Ma mi sa che è troppo, tutto troppo.
E’ troppo pacifico. Non esiste un torto possibile che porti alla rottura di un rapporto, qui.
Qui c’è gente che predica bene e razzola diversamente, non dico male eh, ma diversamente. Ma nulla cambia. Non c’è lo strappo che ti aspetti. Troppi matrimoni, troppo amore, troppi tradimenti, troppi cuori spezzati, troppe riconciliazioni, troppa birra, per potere rendere credibile uno status quo che si rinnova.
C’è pure troppo Bob Dylan, nominato una volta, ma è troppo lo stesso, in questo contesto sembra un nome buttato lì facendo l’occhiolino…
Questo romanzo “scalda”, han detto tutti. Ma a furia di star troppo vicino a un camino, si va a bruciarsi, dopo essersi scaldati per bene.
Dove sono andati a finire, i perdenti? Qualcuno dirà: ma perché, non può andare tutto bene, finire bene, che male c’è? Nessuno, ovviamente. Ma a volte non è che basti prendere un gettone e far risuonare una canzone in un vecchio juke box, per mettere a posto tutto quello che di storto si è andato accumulando negli anni, o per farti sentire vicino qualcuno che hai sempre detestato o l’amico che ti ha tradito.

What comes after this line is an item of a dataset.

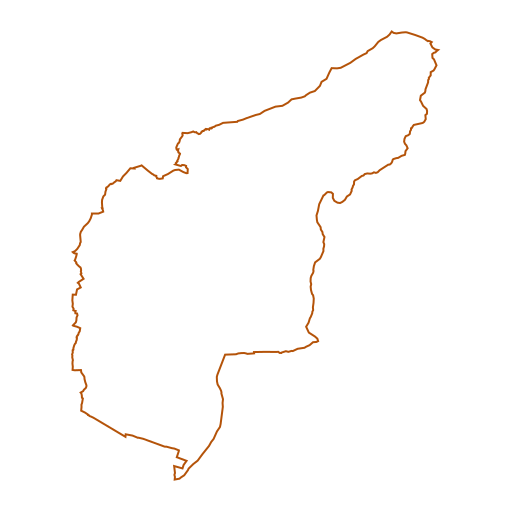 Derna, Bihor, Romania (orthographic projection), rotated 269°
{"feature_id": "2599482B80788744721103", "entity_name": "Derna", "entity_type": "district", "adm_level": 2, "iso_a3": "ROU", "parent_name": "Romania", "parent_adm1": "Bihor", "projection": "orthographic", "projection_center": [22.291, 47.2], "detail": "fine", "context": "isolated", "style": "outline", "palette": "amber", "viewbox_px": 512, "rotation_deg": 269, "n_neighbors": 0, "source": "geoboundaries", "source_scale": "gbopen_adm2", "svg_char_len": 6009}
<svg xmlns="http://www.w3.org/2000/svg" viewBox="0 0 512 512"><g transform="rotate(269 256 256)"><path d="M478.1,395.6L475.1,393.4L472.9,390.9L469.8,384.7L467.9,382.0L463.5,378.3L461.7,376.3L458.9,371.2L456.9,370.1L455.5,366.9L451.3,359.1L447.5,353.7L442.7,344.0L442.2,340.3L442.5,334.9L438.1,332.5L431.9,329.6L429.0,324.6L425.0,322.9L419.9,317.7L418.4,312.8L415.9,308.8L414.8,307.6L413.6,304.0L412.7,298.1L412.0,294.3L408.8,290.7L405.7,285.0L405.0,278.1L401.0,267.2L397.9,262.3L397.0,258.2L393.9,248.7L392.6,245.4L391.3,240.2L390.5,239.6L389.7,225.4L387.8,221.4L387.0,218.1L385.9,216.6L385.9,216.1L385.2,214.2L384.7,214.2L384.4,213.9L384.9,213.3L384.2,212.5L384.4,211.9L384.1,211.8L383.8,211.2L383.2,211.2L383.7,209.9L383.9,208.2L383.2,208.0L383.4,207.4L382.9,206.6L381.9,205.9L381.9,204.8L381.3,204.3L381.3,203.8L380.1,203.2L379.1,202.1L378.9,200.9L379.3,200.5L379.7,199.5L380.9,198.4L380.7,197.7L380.9,196.6L381.6,195.4L380.9,193.6L380.0,189.8L380.4,184.7L379.6,184.4L378.1,184.8L377.1,184.4L373.9,181.9L372.7,181.8L370.7,181.1L369.8,179.9L366.0,178.2L365.2,178.2L364.6,178.6L363.9,178.5L363.5,178.9L364.0,180.2L362.4,179.8L361.8,180.2L360.9,180.2L359.7,181.8L359.1,181.7L357.8,181.0L356.3,180.6L355.5,180.2L354.8,180.2L352.3,178.8L351.9,179.1L350.5,177.6L350.1,177.8L349.2,177.2L349.0,176.9L347.4,182.1L347.5,182.9L348.3,183.7L348.1,185.8L347.3,187.7L345.9,187.6L344.1,189.3L340.1,189.0L340.0,187.8L341.2,184.8L343.7,180.4L343.4,176.6L342.8,174.8L339.5,169.4L337.4,164.5L335.2,164.1L334.8,161.1L335.0,159.8L335.4,158.4L335.9,158.4L337.1,157.6L337.9,157.7L338.4,155.7L339.3,154.7L339.9,153.5L343.2,149.4L348.6,143.2L348.2,142.3L346.3,135.6L345.6,135.9L345.9,131.9L341.3,127.9L337.9,124.4L333.5,121.6L334.2,117.8L333.8,117.6L332.8,116.7L332.5,116.0L330.9,114.1L330.5,113.0L330.7,112.9L330.7,112.2L330.1,111.1L328.2,109.4L327.5,108.4L327.1,107.6L326.4,107.2L326.0,107.2L325.6,107.6L322.9,106.6L320.2,106.2L319.5,105.8L318.9,105.0L318.2,104.4L314.8,103.1L312.2,102.9L307.8,103.1L306.6,103.4L306.5,102.8L304.3,103.8L303.0,104.0L301.2,99.2L301.3,92.7L300.4,92.7L296.6,91.4L293.6,89.8L291.8,88.4L288.3,84.5L285.1,82.6L283.3,81.3L281.1,80.6L280.1,80.5L273.1,81.0L271.8,80.3L270.0,80.0L266.2,77.4L265.1,76.3L263.9,74.9L263.1,72.9L262.3,73.7L261.8,74.7L261.4,76.8L261.0,76.8L258.7,76.2L255.3,75.0L254.7,74.6L252.9,76.1L252.3,76.3L251.9,76.1L251.0,76.7L248.8,78.8L247.6,80.3L246.6,80.7L244.7,80.9L243.8,80.6L241.6,81.1L240.9,80.3L236.2,83.2L233.2,78.4L232.3,77.4L231.4,78.5L227.6,80.2L225.7,76.5L220.4,75.3L220.6,72.1L214.9,71.6L211.4,72.0L208.5,71.6L206.5,72.7L204.9,72.4L204.1,74.7L203.5,74.3L201.9,74.4L201.6,76.1L199.8,76.5L197.7,75.5L194.8,75.3L192.8,74.7L189.8,71.7L189.5,72.0L188.4,75.8L186.9,79.0L183.7,78.4L182.3,77.4L180.7,77.0L180.0,76.6L180.1,76.4L178.7,75.4L177.6,75.2L177.5,75.5L176.5,75.5L175.0,75.2L173.5,74.5L172.2,74.3L171.4,73.5L169.9,72.7L167.0,71.8L165.5,71.8L165.1,71.5L165.1,71.1L164.7,71.0L162.6,71.1L160.8,70.4L159.5,70.7L158.0,70.5L155.0,71.1L154.0,70.8L151.6,70.6L148.5,70.9L145.3,70.6L144.9,72.7L145.0,79.0L142.6,79.3L138.6,82.1L137.9,82.3L136.0,82.4L132.9,83.1L129.7,84.2L128.4,84.1L127.0,83.5L125.3,81.6L123.9,80.8L122.5,78.3L121.6,79.0L119.7,79.4L117.3,79.5L116.6,80.4L111.9,79.5L110.4,78.9L108.0,78.9L104.4,78.5L102.5,82.2L100.2,85.5L99.9,85.4L99.7,86.1L98.9,86.7L98.4,88.1L97.2,90.5L77.5,122.3L80.0,122.6L78.6,129.4L76.3,134.7L76.4,135.3L75.2,140.0L67.0,161.3L66.9,163.2L65.3,168.7L64.9,171.0L63.0,175.5L61.9,175.3L56.2,173.3L52.4,183.0L48.4,180.0L44.9,178.8L47.4,170.5L40.4,171.2L38.6,170.6L36.5,171.1L33.9,170.8L34.7,175.6L36.0,177.2L38.0,180.4L43.2,184.3L44.6,184.9L49.2,189.8L52.4,194.1L58.7,198.9L66.9,205.7L70.9,208.0L73.8,210.4L81.3,213.9L85.7,217.0L88.7,217.7L105.8,220.2L109.6,220.0L113.4,220.5L119.2,219.0L120.2,219.1L121.7,218.8L124.4,217.6L128.2,215.4L131.3,214.8L135.8,214.7L137.9,215.3L157.9,223.4L158.1,234.3L158.9,236.6L159.2,240.0L159.2,242.5L158.8,244.3L158.3,245.7L158.6,251.1L158.7,252.4L160.0,252.3L160.0,254.9L160.0,263.8L159.7,274.4L159.8,276.6L158.7,277.9L158.6,279.6L159.0,279.9L160.3,284.2L159.6,286.7L160.5,289.9L160.3,291.1L162.5,296.0L163.4,302.9L164.4,304.5L165.9,308.0L168.8,311.5L169.0,314.9L169.8,316.6L172.3,315.9L174.5,313.5L178.5,307.5L184.4,304.9L188.4,307.4L192.8,308.8L194.0,309.6L197.7,311.2L199.4,311.4L200.9,312.2L203.7,312.0L208.1,312.7L212.4,313.0L215.8,312.4L217.1,311.4L221.0,310.4L224.4,310.1L226.9,310.7L229.5,310.1L233.0,310.3L235.2,311.0L238.2,312.8L240.1,313.3L240.9,313.0L244.9,313.7L248.6,315.0L252.1,319.8L253.9,320.9L259.7,323.5L262.1,323.5L264.4,324.2L266.7,324.4L268.7,323.6L273.8,324.8L276.6,323.1L278.9,322.8L281.3,321.3L283.7,321.1L288.7,317.9L291.1,317.5L295.5,317.2L300.0,318.7L306.7,320.1L315.4,324.5L315.6,325.2L318.3,328.0L318.7,329.1L318.3,332.4L316.8,334.0L312.8,333.8L309.8,335.3L307.9,338.4L307.5,341.0L308.6,343.3L310.6,345.9L313.9,347.9L315.9,351.1L319.4,352.8L320.8,352.7L322.9,353.8L324.4,354.2L325.9,355.2L328.8,355.4L330.0,356.3L331.2,359.1L334.2,363.2L334.6,364.9L336.0,366.1L336.6,368.7L336.3,371.8L336.6,373.6L337.6,375.4L337.0,377.3L337.6,379.1L339.6,381.1L345.0,389.8L345.1,391.3L346.3,392.8L347.7,393.7L349.9,394.4L350.5,395.0L351.4,398.0L351.6,399.8L353.6,403.3L354.5,406.6L355.8,407.0L358.2,407.3L361.1,409.5L364.0,408.3L365.6,406.9L367.7,406.1L370.5,406.5L373.2,407.8L374.1,410.3L375.4,411.9L377.9,412.2L379.5,413.2L381.0,413.2L381.5,414.3L382.7,414.8L384.3,416.1L386.0,424.5L386.4,425.5L387.3,426.6L389.9,428.1L393.9,427.8L395.2,429.4L398.0,429.6L400.0,429.1L403.2,425.7L407.5,423.7L409.0,422.7L413.4,423.6L416.4,427.7L418.0,428.2L419.8,428.4L426.6,431.1L428.9,431.2L430.0,432.0L431.2,431.9L433.5,433.8L436.8,433.9L438.3,436.7L439.3,437.5L443.5,439.8L449.5,437.4L451.0,435.9L454.8,435.7L456.0,437.2L456.5,439.0L457.5,439.9L458.8,441.6L459.4,438.8L461.5,436.0L465.4,434.1L466.8,435.4L467.7,433.7L468.1,431.7L467.9,431.5L468.8,430.1L470.1,428.5L471.4,426.3L474.2,419.0L477.0,410.6L477.1,409.2L476.9,405.9L476.1,400.2L476.7,397.4L478.1,395.6Z" fill="none" stroke="#b45309" stroke-width="2"/></g></svg>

C’è grosso rischio di atmosfera da soap opera, per me.
Sembra scritto per finire in una sala cinematografica.
Ecco perché appare più furbo che autenticamente genuino (e in fondo nemmeno la storia in sè, è originale, dato che lo spunto lo fornisce una storia vera).
Fino a metà, il libro si regge e si legge bene, o discretamente bene.
Poi diventa prevedibile, fino ad un finale per me quantomeno affrettato, se non ampiamente deludente.
Sì, lo so, sputatemi pure. Ma questo è.